Start of Data supplied

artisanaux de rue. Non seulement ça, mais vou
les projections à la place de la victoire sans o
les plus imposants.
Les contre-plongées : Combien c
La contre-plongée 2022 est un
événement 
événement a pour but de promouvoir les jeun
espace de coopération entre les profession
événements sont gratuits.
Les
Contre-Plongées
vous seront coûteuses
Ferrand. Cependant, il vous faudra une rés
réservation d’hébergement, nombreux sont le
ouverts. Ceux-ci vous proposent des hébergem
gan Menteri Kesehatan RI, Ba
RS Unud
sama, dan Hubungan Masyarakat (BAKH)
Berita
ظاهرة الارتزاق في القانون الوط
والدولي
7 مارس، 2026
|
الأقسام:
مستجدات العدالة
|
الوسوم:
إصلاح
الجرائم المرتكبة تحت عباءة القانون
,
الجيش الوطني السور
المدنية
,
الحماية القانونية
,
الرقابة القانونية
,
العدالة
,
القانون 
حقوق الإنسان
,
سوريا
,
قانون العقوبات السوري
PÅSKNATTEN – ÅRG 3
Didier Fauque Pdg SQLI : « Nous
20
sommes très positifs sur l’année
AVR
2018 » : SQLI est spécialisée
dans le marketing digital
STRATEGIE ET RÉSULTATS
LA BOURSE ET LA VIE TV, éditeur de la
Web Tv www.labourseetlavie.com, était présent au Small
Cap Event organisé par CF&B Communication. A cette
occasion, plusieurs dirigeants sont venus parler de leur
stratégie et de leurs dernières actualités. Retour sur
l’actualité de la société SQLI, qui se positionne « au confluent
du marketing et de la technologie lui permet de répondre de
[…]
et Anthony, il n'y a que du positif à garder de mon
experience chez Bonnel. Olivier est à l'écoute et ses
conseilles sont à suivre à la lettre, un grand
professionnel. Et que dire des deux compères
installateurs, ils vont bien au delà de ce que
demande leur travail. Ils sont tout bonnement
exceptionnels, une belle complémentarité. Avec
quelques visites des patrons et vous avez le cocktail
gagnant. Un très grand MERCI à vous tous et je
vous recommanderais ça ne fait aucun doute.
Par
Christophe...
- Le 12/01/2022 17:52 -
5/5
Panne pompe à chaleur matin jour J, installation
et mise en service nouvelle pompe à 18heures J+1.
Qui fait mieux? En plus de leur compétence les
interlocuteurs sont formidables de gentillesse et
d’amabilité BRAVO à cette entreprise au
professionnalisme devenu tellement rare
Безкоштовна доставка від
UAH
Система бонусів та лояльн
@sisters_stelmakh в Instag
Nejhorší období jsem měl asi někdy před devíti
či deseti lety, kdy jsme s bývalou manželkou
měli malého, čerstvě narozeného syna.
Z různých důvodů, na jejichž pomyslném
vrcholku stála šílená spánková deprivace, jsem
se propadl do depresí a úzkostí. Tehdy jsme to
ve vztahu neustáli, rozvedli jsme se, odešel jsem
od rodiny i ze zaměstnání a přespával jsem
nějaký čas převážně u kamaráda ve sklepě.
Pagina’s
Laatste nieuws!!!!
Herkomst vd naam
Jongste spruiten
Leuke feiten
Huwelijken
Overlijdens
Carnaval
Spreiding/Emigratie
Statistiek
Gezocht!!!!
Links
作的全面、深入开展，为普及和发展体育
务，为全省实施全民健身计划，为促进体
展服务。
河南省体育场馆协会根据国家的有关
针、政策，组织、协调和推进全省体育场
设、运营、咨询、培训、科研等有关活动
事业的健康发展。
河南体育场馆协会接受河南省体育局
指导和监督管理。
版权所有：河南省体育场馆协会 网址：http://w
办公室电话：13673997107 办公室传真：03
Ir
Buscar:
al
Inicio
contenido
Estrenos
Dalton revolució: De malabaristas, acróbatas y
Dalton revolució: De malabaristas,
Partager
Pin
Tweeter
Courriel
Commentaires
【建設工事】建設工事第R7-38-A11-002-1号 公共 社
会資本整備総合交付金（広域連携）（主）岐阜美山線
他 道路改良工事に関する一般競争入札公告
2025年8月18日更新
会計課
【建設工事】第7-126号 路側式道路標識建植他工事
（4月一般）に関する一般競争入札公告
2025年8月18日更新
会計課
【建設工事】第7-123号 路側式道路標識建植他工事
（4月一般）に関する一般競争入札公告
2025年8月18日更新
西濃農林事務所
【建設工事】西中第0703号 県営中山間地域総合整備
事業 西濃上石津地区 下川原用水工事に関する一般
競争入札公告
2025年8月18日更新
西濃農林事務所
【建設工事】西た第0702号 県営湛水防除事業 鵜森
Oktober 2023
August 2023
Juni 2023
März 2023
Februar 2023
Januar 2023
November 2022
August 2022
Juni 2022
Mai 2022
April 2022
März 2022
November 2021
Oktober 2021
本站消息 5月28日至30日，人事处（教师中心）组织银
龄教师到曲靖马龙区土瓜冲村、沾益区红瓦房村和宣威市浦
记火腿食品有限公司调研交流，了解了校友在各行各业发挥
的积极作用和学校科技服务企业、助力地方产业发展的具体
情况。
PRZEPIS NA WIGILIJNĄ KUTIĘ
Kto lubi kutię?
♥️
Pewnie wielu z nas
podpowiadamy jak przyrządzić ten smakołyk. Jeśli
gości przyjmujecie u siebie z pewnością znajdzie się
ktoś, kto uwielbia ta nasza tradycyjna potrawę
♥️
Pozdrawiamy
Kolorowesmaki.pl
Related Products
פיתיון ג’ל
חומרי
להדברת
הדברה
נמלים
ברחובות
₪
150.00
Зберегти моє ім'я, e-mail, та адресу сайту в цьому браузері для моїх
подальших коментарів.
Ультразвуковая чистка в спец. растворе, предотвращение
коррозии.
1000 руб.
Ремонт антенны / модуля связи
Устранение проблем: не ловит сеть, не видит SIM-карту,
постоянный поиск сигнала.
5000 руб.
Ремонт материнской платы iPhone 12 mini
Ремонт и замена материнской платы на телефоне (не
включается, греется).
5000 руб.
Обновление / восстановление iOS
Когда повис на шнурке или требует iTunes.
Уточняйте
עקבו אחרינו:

End of Data supplied

■ Task brief ■
Return every row above line for line, keeping each character as it stands.

■ Finished task ■
artisanaux de rue. Non seulement ça, mais vou
les projections à la place de la victoire sans o
les plus imposants.
Les contre-plongées : Combien c
La contre-plongée 2022 est un
événement 
événement a pour but de promouvoir les jeun
espace de coopération entre les profession
événements sont gratuits.
Les
Contre-Plongées
vous seront coûteuses
Ferrand. Cependant, il vous faudra une rés
réservation d’hébergement, nombreux sont le
ouverts. Ceux-ci vous proposent des hébergem
gan Menteri Kesehatan RI, Ba
RS Unud
sama, dan Hubungan Masyarakat (BAKH)
Berita
ظاهرة الارتزاق في القانون الوط
والدولي
7 مارس، 2026
|
الأقسام:
مستجدات العدالة
|
الوسوم:
إصلاح
الجرائم المرتكبة تحت عباءة القانون
,
الجيش الوطني السور
المدنية
,
الحماية القانونية
,
الرقابة القانونية
,
العدالة
,
القانون 
حقوق الإنسان
,
سوريا
,
قانون العقوبات السوري
PÅSKNATTEN – ÅRG 3
Didier Fauque Pdg SQLI : « Nous
20
sommes très positifs sur l’année
AVR
2018 » : SQLI est spécialisée
dans le marketing digital
STRATEGIE ET RÉSULTATS
LA BOURSE ET LA VIE TV, éditeur de la
Web Tv www.labourseetlavie.com, était présent au Small
Cap Event organisé par CF&B Communication. A cette
occasion, plusieurs dirigeants sont venus parler de leur
stratégie et de leurs dernières actualités. Retour sur
l’actualité de la société SQLI, qui se positionne « au confluent
du marketing et de la technologie lui permet de répondre de
[…]
et Anthony, il n'y a que du positif à garder de mon
experience chez Bonnel. Olivier est à l'écoute et ses
conseilles sont à suivre à la lettre, un grand
professionnel. Et que dire des deux compères
installateurs, ils vont bien au delà de ce que
demande leur travail. Ils sont tout bonnement
exceptionnels, une belle complémentarité. Avec
quelques visites des patrons et vous avez le cocktail
gagnant. Un très grand MERCI à vous tous et je
vous recommanderais ça ne fait aucun doute.
Par
Christophe...
- Le 12/01/2022 17:52 -
5/5
Panne pompe à chaleur matin jour J, installation
et mise en service nouvelle pompe à 18heures J+1.
Qui fait mieux? En plus de leur compétence les
interlocuteurs sont formidables de gentillesse et
d’amabilité BRAVO à cette entreprise au
professionnalisme devenu tellement rare
Безкоштовна доставка від
UAH
Система бонусів та лояльн
@sisters_stelmakh в Instag
Nejhorší období jsem měl asi někdy před devíti
či deseti lety, kdy jsme s bývalou manželkou
měli malého, čerstvě narozeného syna.
Z různých důvodů, na jejichž pomyslném
vrcholku stála šílená spánková deprivace, jsem
se propadl do depresí a úzkostí. Tehdy jsme to
ve vztahu neustáli, rozvedli jsme se, odešel jsem
od rodiny i ze zaměstnání a přespával jsem
nějaký čas převážně u kamaráda ve sklepě.
Pagina’s
Laatste nieuws!!!!
Herkomst vd naam
Jongste spruiten
Leuke feiten
Huwelijken
Overlijdens
Carnaval
Spreiding/Emigratie
Statistiek
Gezocht!!!!
Links
作的全面、深入开展，为普及和发展体育
务，为全省实施全民健身计划，为促进体
展服务。
河南省体育场馆协会根据国家的有关
针、政策，组织、协调和推进全省体育场
设、运营、咨询、培训、科研等有关活动
事业的健康发展。
河南体育场馆协会接受河南省体育局
指导和监督管理。
版权所有：河南省体育场馆协会 网址：http://w
办公室电话：13673997107 办公室传真：03
Ir
Buscar:
al
Inicio
contenido
Estrenos
Dalton revolució: De malabaristas, acróbatas y
Dalton revolució: De malabaristas,
Partager
Pin
Tweeter
Courriel
Commentaires
【建設工事】建設工事第R7-38-A11-002-1号 公共 社
会資本整備総合交付金（広域連携）（主）岐阜美山線
他 道路改良工事に関する一般競争入札公告
2025年8月18日更新
会計課
【建設工事】第7-126号 路側式道路標識建植他工事
（4月一般）に関する一般競争入札公告
2025年8月18日更新
会計課
【建設工事】第7-123号 路側式道路標識建植他工事
（4月一般）に関する一般競争入札公告
2025年8月18日更新
西濃農林事務所
【建設工事】西中第0703号 県営中山間地域総合整備
事業 西濃上石津地区 下川原用水工事に関する一般
競争入札公告
2025年8月18日更新
西濃農林事務所
【建設工事】西た第0702号 県営湛水防除事業 鵜森
Oktober 2023
August 2023
Juni 2023
März 2023
Februar 2023
Januar 2023
November 2022
August 2022
Juni 2022
Mai 2022
April 2022
März 2022
November 2021
Oktober 2021
本站消息 5月28日至30日，人事处（教师中心）组织银
龄教师到曲靖马龙区土瓜冲村、沾益区红瓦房村和宣威市浦
记火腿食品有限公司调研交流，了解了校友在各行各业发挥
的积极作用和学校科技服务企业、助力地方产业发展的具体
情况。
PRZEPIS NA WIGILIJNĄ KUTIĘ
Kto lubi kutię?
♥️
Pewnie wielu z nas
podpowiadamy jak przyrządzić ten smakołyk. Jeśli
gości przyjmujecie u siebie z pewnością znajdzie się
ktoś, kto uwielbia ta nasza tradycyjna potrawę
♥️
Pozdrawiamy
Kolorowesmaki.pl
Related Products
פיתיון ג’ל
חומרי
להדברת
הדברה
נמלים
ברחובות
₪
150.00
Зберегти моє ім'я, e-mail, та адресу сайту в цьому браузері для моїх
подальших коментарів.
Ультразвуковая чистка в спец. растворе, предотвращение
коррозии.
1000 руб.
Ремонт антенны / модуля связи
Устранение проблем: не ловит сеть, не видит SIM-карту,
постоянный поиск сигнала.
5000 руб.
Ремонт материнской платы iPhone 12 mini
Ремонт и замена материнской платы на телефоне (не
включается, греется).
5000 руб.
Обновление / восстановление iOS
Когда повис на шнурке или требует iTunes.
Уточняйте
עקבו אחרינו:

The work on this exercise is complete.